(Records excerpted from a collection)
#####
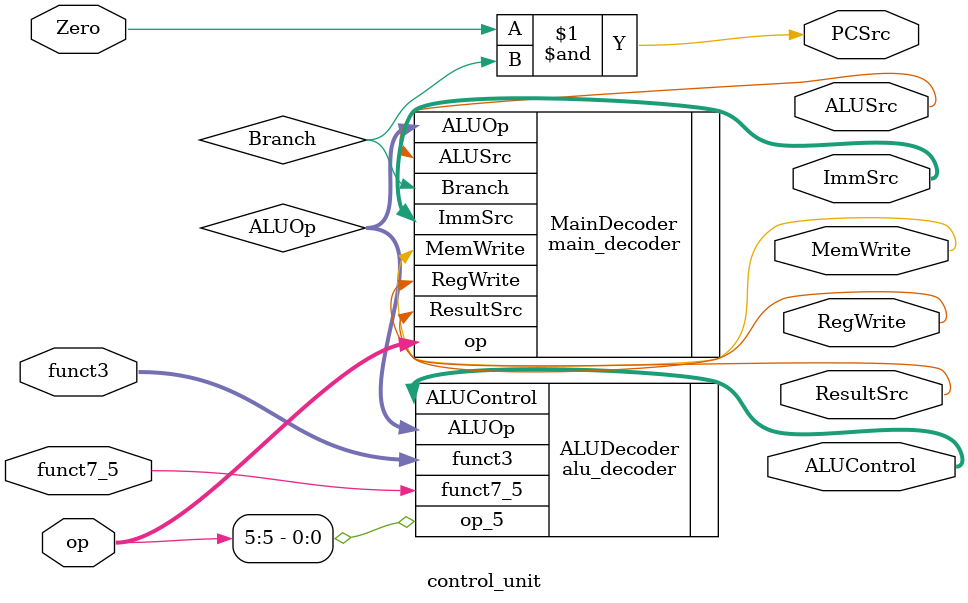
<source format=v>
module control_unit (
    input  wire [6:0] op,
    input  wire [2:0] funct3,
    input  wire       funct7_5,
    input  wire       Zero,
    output wire       PCSrc,
    output wire       ResultSrc,
    output wire       MemWrite,
    output wire       ALUSrc,
    output wire       RegWrite,
    output wire [1:0] ImmSrc,
    output wire [2:0] ALUControl
);
    wire [1:0] ALUOp;
    wire Branch;

    main_decoder MainDecoder (
        .op(op),
        .ResultSrc(ResultSrc),
        .MemWrite(MemWrite),
        .RegWrite(RegWrite),
        .Branch(Branch),
        .ALUSrc(ALUSrc),
        .ImmSrc(ImmSrc),
        .ALUOp(ALUOp)
    );

    alu_decoder ALUDecoder (
        .ALUOp(ALUOp),
        .funct3(funct3),
        .funct7_5(funct7_5),
        .op_5(op[5]),
        .ALUControl(ALUControl)
    );

    assign PCSrc = Zero & Branch;
endmodule

</source>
#####
▶ [Your instructions]: Each line above that contains "output" must be copied out.

▶ [Solution to this exercise]:
    output wire       PCSrc,
    output wire       ResultSrc,
    output wire       MemWrite,
    output wire       ALUSrc,
    output wire       RegWrite,
    output wire [1:0] ImmSrc,
    output wire [2:0] ALUControl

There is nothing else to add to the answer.